I was surrounded by the weirdest-looking bunch this side of those sign-waving anti-everything protesters making fools of themselves on the corner. Or the nearest Comic-Con convention. You know, Comi-Con - those huge gatherings that celebrate the world of comics and superhero movies and games where people dress up like it’s Halloween. Except for this time, it was Halloween.
It’s been an awfully long time since I found myself dressed up for Halloween and it’s been several lifetimes since I spent five or six hours in a rowdy adult beverage establishment. On Halloween.
Well, the Saturday before Halloween, that is. You see, lately I’ve been bashing tubs (playing drums) with a couple of good friends in a rockabilly-type trio and ended up getting booked in a popular pub in a popular local location. It was, after all these years, quite the hall of a Halloween.
“I’ll play,” I told bandleader Len, “But I can’t do four hours anymore.” “No problem,” Len says, “It’s booked for three.” I haven’t been slammin’ the skins (playing drums) very much lately and for some reason, I seem to need to have a nice long nap after playing about three tunes. I knew the bar gig wasn’t going to be like that – to my peril – but I wasn’t quite prepared for Halloween 2022 in party central.
First of all, you load the gear in the afternoon. This always involves much more physical activity than expected, and you have to do a sound check which means you can’t set up your traps (drumset) and sneak off before the other guys are finished setting up. Finally, you head home for a quick nosh and nap, and head back. By now, the vociferous venue is practically levitating with freaks and goblins and witches and aliens and also many people dressed in Halloween costumes.
And the band was obligated to participate in abject costumery. Len rocked an outfit he called a “dead rock star”; Wayne, since he already had the hair was an impressive Moses (complete with a staff and stones full of updated “commandments”) and I was a hippie because it was easy since I still currently wear the same 1960s clothing style pretty much daily.
As we settled in for the first set in front of rowdy room full of Halloween beasts and beauties, a stunning belly dancer came over and mentioned that there would be “costume judging” in about three or four hours, and we knew we’d have to keep playing well after that. The belly dancer, who also happened to be the head server did a couple of impressive pirouettes to bring home the point, leaving us realizing that a quick three-hour gig just magically disappeared in a puff of smoke.

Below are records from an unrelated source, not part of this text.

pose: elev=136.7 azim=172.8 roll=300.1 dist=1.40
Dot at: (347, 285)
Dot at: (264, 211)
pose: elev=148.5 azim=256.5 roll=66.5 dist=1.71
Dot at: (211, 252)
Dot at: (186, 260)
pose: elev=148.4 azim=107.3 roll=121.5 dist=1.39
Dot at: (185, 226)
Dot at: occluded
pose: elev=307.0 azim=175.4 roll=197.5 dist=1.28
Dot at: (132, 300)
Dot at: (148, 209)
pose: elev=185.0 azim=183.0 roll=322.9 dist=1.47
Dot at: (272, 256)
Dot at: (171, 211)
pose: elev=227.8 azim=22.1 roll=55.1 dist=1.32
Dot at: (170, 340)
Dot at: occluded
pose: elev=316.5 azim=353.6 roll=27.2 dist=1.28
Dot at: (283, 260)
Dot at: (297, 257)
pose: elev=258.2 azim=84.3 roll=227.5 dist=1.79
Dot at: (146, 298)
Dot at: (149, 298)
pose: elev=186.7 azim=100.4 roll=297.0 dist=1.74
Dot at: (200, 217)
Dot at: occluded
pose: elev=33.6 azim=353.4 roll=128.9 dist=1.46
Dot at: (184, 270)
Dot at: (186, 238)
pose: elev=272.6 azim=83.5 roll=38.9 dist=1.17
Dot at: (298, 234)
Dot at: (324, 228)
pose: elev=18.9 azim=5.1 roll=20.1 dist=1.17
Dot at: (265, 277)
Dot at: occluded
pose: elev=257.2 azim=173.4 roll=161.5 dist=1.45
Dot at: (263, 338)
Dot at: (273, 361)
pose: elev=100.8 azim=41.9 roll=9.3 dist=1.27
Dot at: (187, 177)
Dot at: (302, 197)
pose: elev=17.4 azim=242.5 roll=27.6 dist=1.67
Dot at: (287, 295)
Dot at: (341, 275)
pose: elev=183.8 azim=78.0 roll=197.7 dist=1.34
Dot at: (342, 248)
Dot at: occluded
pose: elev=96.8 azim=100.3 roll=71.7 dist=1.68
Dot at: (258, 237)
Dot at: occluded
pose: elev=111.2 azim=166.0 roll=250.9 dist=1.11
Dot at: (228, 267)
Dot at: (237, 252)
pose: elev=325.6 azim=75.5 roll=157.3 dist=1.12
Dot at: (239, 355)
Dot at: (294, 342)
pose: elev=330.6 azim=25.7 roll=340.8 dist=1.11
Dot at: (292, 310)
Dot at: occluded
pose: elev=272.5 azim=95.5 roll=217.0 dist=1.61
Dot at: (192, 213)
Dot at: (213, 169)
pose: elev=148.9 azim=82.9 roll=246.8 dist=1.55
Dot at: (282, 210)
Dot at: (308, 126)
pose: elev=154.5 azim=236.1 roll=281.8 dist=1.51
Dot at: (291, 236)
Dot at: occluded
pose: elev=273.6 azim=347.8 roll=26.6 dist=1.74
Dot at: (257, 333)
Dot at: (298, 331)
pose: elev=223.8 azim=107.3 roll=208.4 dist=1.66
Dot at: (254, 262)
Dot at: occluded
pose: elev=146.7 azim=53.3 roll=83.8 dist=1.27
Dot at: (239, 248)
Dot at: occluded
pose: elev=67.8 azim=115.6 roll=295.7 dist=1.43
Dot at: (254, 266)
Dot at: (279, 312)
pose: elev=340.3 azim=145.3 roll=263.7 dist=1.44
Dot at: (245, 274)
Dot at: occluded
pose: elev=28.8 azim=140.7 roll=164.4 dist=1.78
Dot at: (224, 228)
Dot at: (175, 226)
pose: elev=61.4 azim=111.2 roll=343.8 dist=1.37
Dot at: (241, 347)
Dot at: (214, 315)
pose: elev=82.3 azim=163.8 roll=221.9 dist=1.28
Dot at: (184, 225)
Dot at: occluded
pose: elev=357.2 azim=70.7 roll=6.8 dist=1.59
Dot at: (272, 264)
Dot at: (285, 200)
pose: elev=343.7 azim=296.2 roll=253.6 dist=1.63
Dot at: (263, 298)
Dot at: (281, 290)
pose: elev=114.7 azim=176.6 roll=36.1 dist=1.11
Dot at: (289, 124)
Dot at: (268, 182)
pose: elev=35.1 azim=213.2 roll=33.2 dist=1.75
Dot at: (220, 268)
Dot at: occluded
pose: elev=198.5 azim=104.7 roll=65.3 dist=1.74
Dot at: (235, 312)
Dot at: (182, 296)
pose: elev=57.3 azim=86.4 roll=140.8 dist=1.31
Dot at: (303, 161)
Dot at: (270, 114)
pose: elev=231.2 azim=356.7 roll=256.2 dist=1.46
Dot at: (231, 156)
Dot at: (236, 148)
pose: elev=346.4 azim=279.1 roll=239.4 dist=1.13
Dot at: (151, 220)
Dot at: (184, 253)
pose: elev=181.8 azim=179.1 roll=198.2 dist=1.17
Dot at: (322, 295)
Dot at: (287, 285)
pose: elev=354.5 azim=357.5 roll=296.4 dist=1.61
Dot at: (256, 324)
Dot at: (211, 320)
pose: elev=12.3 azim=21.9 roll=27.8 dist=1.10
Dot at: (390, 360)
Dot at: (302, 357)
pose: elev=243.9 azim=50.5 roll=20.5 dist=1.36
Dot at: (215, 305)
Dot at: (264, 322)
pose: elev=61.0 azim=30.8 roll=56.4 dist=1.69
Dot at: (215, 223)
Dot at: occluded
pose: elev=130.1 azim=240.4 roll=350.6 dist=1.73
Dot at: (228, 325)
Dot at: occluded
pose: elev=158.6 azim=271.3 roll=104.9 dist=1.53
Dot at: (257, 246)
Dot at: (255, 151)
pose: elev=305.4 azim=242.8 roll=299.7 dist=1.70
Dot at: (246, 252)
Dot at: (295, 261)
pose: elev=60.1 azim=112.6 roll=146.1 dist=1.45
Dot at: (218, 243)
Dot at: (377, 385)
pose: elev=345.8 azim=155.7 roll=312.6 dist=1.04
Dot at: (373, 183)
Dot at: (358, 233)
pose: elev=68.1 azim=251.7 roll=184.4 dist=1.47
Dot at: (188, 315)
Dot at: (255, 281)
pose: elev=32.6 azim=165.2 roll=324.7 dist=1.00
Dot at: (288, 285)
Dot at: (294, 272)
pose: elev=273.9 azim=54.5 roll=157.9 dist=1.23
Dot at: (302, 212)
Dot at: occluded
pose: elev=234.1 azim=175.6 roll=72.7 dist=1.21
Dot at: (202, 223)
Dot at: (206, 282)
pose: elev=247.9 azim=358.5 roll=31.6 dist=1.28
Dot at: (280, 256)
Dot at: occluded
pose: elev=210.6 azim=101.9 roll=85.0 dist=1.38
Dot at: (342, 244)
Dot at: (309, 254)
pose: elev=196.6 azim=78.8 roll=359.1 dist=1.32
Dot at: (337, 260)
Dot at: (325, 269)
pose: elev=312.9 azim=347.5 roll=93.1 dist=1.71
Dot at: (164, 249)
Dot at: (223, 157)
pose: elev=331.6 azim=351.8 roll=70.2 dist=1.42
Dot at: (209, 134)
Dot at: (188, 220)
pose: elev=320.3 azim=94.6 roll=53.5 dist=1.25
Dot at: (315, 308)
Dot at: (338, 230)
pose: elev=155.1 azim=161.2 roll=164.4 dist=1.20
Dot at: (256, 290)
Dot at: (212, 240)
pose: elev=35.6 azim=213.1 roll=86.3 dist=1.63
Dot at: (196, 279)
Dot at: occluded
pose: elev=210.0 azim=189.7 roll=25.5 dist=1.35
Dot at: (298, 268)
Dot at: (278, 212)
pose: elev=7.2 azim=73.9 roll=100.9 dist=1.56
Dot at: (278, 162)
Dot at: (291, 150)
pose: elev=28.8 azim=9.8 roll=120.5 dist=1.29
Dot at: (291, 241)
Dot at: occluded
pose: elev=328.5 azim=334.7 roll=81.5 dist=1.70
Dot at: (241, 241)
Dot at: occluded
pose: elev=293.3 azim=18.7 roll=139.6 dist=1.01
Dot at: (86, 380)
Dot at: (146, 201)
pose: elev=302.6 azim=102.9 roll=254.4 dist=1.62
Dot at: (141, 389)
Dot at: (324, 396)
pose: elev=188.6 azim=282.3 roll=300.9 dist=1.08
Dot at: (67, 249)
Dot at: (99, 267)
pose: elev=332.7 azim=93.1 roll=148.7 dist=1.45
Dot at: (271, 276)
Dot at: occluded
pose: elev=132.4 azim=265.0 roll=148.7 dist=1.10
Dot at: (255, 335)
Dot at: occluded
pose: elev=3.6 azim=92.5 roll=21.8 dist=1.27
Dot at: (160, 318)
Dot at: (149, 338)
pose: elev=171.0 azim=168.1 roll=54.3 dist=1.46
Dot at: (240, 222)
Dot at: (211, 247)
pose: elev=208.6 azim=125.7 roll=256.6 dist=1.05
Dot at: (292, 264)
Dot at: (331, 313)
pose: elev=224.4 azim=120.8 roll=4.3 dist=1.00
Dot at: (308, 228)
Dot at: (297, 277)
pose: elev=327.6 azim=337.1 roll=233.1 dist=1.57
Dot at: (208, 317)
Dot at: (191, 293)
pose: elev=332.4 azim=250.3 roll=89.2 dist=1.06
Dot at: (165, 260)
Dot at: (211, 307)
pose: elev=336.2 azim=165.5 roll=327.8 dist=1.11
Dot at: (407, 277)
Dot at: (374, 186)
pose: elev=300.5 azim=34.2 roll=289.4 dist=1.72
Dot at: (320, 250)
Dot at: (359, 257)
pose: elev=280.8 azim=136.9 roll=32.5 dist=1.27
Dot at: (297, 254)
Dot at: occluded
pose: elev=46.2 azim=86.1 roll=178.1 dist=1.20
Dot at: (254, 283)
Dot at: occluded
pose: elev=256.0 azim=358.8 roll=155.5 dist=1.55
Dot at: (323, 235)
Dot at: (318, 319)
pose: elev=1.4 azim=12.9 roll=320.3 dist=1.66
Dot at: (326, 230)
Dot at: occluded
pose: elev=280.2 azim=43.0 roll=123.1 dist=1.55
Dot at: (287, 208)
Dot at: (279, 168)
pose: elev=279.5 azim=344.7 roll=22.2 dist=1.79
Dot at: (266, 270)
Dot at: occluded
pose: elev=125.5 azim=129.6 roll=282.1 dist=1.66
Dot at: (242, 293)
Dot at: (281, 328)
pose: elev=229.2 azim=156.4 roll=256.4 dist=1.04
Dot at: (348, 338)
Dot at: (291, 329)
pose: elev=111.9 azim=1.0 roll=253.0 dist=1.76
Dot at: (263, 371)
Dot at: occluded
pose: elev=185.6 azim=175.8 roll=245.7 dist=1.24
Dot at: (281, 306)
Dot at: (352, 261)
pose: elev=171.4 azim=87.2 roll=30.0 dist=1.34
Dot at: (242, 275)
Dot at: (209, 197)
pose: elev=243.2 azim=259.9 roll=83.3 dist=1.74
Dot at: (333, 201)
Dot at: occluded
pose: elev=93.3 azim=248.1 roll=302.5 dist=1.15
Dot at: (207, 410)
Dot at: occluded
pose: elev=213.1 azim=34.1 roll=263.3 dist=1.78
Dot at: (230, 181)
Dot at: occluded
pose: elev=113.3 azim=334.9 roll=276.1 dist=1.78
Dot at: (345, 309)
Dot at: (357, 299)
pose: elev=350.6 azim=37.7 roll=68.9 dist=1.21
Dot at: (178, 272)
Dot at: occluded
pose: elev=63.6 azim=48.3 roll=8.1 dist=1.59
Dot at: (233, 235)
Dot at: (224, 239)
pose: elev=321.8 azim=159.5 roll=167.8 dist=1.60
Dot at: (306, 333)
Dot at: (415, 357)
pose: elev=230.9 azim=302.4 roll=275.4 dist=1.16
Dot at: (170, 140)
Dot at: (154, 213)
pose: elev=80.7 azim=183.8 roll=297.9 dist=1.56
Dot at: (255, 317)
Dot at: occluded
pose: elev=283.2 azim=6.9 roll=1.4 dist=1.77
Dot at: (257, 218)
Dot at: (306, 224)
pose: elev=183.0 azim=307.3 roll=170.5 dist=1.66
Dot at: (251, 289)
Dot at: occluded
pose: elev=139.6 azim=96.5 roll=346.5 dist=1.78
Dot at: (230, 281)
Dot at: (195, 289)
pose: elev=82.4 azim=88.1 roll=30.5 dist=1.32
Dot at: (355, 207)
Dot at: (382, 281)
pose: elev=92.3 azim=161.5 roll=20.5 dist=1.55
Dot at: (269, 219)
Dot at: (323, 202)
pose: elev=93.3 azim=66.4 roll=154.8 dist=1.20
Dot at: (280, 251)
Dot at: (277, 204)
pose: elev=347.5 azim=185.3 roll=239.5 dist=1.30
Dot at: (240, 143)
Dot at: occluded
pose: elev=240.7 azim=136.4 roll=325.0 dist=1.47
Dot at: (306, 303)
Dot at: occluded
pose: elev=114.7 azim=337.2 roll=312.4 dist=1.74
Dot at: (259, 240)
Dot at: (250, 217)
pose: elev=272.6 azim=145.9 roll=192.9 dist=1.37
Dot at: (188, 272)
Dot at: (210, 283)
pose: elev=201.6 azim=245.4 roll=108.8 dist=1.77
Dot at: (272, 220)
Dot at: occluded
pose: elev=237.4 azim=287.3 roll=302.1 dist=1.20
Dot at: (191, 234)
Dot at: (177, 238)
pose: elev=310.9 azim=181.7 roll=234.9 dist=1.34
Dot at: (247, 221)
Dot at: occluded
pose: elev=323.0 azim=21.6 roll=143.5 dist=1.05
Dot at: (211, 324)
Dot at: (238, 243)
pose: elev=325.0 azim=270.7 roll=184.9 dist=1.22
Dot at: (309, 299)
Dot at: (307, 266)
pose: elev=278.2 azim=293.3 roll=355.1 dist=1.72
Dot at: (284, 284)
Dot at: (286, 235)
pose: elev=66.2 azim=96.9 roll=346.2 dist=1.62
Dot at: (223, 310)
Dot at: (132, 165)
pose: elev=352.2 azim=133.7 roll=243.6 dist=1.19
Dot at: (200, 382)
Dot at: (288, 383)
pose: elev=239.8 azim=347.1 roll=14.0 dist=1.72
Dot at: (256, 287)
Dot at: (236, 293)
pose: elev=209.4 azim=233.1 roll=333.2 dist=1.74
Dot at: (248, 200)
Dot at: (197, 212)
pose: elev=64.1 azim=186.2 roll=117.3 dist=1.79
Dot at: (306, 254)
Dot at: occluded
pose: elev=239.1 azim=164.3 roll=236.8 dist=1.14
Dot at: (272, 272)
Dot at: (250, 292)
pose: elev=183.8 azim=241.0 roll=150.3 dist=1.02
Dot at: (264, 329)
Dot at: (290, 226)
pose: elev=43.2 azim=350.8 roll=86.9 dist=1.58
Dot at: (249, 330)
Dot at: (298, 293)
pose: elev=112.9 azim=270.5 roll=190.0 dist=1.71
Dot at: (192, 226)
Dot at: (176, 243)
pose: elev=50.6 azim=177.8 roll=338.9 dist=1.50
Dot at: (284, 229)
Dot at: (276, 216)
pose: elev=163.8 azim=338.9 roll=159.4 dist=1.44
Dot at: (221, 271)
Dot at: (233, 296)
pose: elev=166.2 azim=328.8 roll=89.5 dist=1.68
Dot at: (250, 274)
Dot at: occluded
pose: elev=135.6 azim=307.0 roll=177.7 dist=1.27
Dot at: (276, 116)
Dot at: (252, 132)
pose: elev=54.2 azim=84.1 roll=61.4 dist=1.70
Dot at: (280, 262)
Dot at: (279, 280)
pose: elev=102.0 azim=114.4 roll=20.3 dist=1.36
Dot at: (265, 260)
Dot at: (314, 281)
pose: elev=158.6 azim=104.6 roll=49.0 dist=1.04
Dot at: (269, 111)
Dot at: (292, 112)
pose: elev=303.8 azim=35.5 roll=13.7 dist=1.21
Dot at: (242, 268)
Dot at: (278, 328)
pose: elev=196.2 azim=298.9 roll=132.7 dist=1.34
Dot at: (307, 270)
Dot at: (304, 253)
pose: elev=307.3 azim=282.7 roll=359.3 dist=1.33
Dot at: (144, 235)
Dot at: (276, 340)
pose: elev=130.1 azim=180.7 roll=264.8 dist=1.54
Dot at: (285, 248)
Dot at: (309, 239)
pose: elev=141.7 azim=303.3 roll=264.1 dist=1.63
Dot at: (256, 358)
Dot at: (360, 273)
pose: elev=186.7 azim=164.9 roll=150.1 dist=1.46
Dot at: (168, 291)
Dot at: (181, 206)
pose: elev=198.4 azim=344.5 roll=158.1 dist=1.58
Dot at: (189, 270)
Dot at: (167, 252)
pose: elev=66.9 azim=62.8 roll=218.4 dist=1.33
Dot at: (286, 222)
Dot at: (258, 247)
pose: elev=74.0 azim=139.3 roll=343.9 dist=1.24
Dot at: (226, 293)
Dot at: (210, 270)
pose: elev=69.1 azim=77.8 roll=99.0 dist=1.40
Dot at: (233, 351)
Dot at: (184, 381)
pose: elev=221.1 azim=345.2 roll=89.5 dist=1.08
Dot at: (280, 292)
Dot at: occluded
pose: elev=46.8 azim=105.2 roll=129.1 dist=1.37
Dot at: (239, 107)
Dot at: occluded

But I must say, the bar party costumes of H22 have certainly reached another level of Halloween-ness. There were a couple of “Day of the Dead” zombies that were so real nobody would go near them for fear of having their brains eaten. One girl was lit up with lights in a huge gossamer hat that must have been five feet across. There was a show-stopping angel wearing white feathered wings and a hallo and very little else. And the guy who won the costume contest was riding an inflated seagull. You kind of had to be there for that one.
As it turned, aside from the fact some of us after the party (me) felt like we’d been stepped on by Frankenstein, bitten by Dracula, and beaten up by a Werewolf, we all managed to make it home in more or less one piece. Except I’m pretty some of my brains are missing.